EXERCISE REQUIREMENTS: What is needed is a word-for-word restatement of all the entries.

EXTRACTED INFORMATION:
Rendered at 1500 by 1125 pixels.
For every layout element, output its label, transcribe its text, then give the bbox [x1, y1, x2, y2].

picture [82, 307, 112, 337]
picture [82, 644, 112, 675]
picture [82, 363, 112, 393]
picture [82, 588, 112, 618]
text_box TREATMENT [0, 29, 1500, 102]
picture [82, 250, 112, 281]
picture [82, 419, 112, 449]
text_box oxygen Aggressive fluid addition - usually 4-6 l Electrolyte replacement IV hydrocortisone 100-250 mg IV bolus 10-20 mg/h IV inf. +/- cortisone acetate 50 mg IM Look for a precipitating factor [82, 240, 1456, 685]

ANSWER BELOW:
Rendered at 1500 by 1125 pixels.
For every layout element, output its label, transcribe its text, then give the bbox [x1, y1, x2, y2].

picture [82, 307, 112, 337]
picture [82, 644, 112, 675]
picture [82, 363, 112, 393]
picture [82, 588, 112, 618]
text_box TREATMENT [0, 29, 1500, 102]
picture [82, 250, 112, 281]
picture [82, 419, 112, 449]
text_box oxygen Aggressive fluid addition - usually 4-6 l Electrolyte replacement IV hydrocortisone 100-250 mg IV bolus 10-20 mg/h IV inf. +/- cortisone acetate 50 mg IM Look for a precipitating factor [82, 240, 1456, 685]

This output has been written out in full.